The Man Whose Teeth Were All Exactly Alike
- Dust jacket from the first edition
- Author: Philip K. Dick
- Cover artist: Dell Harris
- Language: English
- Genre: Novel
- Publisher: Mark V. Ziesing
- Publication date: 1984
- Publication place: United States
- Media type: Print (Hardback)
- Pages: 223
- ISBN: 0-9612970-0-X
- OCLC: 11304017
- Dewey Decimal: 813/.54 20
- LC Class: PS3554.I3 M27 1984

= The Man Whose Teeth Were All Exactly Alike =

Novel by Philip K. Dick

The Man Whose Teeth Were All Exactly Alike is a realist, non-science fiction novel by American writer Philip K. Dick. Originally completed in 1960, this book was initially rejected by potential publishers, and posthumously published by a small press in 1984, two years after Dick's death.

==Plot summary==

Sometime between 1958 and 1962, Leo Runcible, a liberal Jew, is working in the real estate field. On learning that Walt Dombrosio, Leo's neighbor, has had a Black visitor to his house in a "lily-white" suburb of Marin County, California, potential purchasers interrogate Runcible about the matter and ultimately incur his wrath over their narrow-minded bigotry. He thereby fails to close the deal and forfeits their friendship and a precious commission as well.

But according to Leo's tortured logic it is Walt who's at fault for this unforeseen little debacle. So in retaliation Runcible opportunistically reports Dombrosio's later episode of drunk driving, leading to the loss of the latter's motor vehicle operator's license for a period of six months.

Walt's wife Sherry then drives him to and from work every day, eventually landing a job working alongside her husband. Walt, however, being as he is an insecure, misogynistic, manipulating headcase, quits his own position over this incident and continues to fume over it as the weeks and months roll by. He eventually humiliates and manhandles his wife in front of their neighbors as a prelude to forcefully impregnating her with an unwanted child which she unsuccessfully threatens to abort.

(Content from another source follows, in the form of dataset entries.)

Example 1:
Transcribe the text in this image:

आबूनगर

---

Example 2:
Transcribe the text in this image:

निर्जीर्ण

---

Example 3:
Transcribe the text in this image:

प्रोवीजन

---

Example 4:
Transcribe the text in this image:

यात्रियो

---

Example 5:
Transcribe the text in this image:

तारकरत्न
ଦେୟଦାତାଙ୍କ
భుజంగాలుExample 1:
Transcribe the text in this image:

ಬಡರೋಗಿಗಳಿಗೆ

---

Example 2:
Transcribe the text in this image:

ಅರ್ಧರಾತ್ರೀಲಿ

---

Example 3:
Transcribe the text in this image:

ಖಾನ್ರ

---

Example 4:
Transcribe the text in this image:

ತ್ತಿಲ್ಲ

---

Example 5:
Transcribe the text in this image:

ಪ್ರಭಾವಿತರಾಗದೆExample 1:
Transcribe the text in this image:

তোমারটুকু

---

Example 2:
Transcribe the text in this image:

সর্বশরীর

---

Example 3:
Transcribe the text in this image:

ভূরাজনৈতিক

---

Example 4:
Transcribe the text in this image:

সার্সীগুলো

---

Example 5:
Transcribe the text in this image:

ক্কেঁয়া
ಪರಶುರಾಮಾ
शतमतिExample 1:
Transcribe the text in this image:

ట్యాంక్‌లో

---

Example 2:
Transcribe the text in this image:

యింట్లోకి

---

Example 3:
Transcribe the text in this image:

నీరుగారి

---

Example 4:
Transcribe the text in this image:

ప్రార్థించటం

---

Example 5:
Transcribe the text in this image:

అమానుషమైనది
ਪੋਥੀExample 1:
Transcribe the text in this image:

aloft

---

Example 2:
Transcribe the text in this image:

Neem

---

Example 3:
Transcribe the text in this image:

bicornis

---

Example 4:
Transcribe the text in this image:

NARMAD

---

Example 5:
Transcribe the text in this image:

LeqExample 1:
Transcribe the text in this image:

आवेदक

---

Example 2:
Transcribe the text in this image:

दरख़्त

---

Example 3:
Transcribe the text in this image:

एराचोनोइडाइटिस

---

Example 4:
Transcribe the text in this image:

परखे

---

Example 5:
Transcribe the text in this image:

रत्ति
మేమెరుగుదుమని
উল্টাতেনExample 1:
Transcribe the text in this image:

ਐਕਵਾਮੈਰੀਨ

At the same time, Runcible has found what he believes to be Neanderthal remains in Carquinez, Marin County, and envisages rising property prices due to incipient archaeological interest and the avalanche of media coverage that naturally follows. As it turns out, however, Dombrosio is the culprit who modified and planted the modern human remains there to begin with. They are a legacy of the local 'chuppers' who developed facial, cranial and spinal deformations as a supposed result of the pollution of the local water supply.

The novel ends around Christmas - Dombrosio's situation is at status quo ante: Sherry now back in the house and five months pregnant, having decided to forfeit her job in the city to keep the baby Dombrosio forced on her. He overhears a Christmas party in progress at the Runcible's home, and briefly contemplates visiting to end his dispute with Runcible before deciding against it. Dombrosio is then visited by a vision of a future with his little family several years later, after Sherry has presumably given birth to a malformed baby boy due to the possible teratogenic properties of the local water supply. This vision leaves Dombrosio shaken, as his wife realizes he shares the same fears about their unborn child.

Runcible faces bankruptcy, having decided to purchase the local water company to ensure high standards of water availability for the community. The purchase of the water company has cost Runcible considerably and he is unable to make the monthly payments due on his home. Despite his principled choice to serve clean water to the community regardless of the cost to himself, he remains consumed with anger and resentment against the local community for their ingratitude at his efforts to improve the area.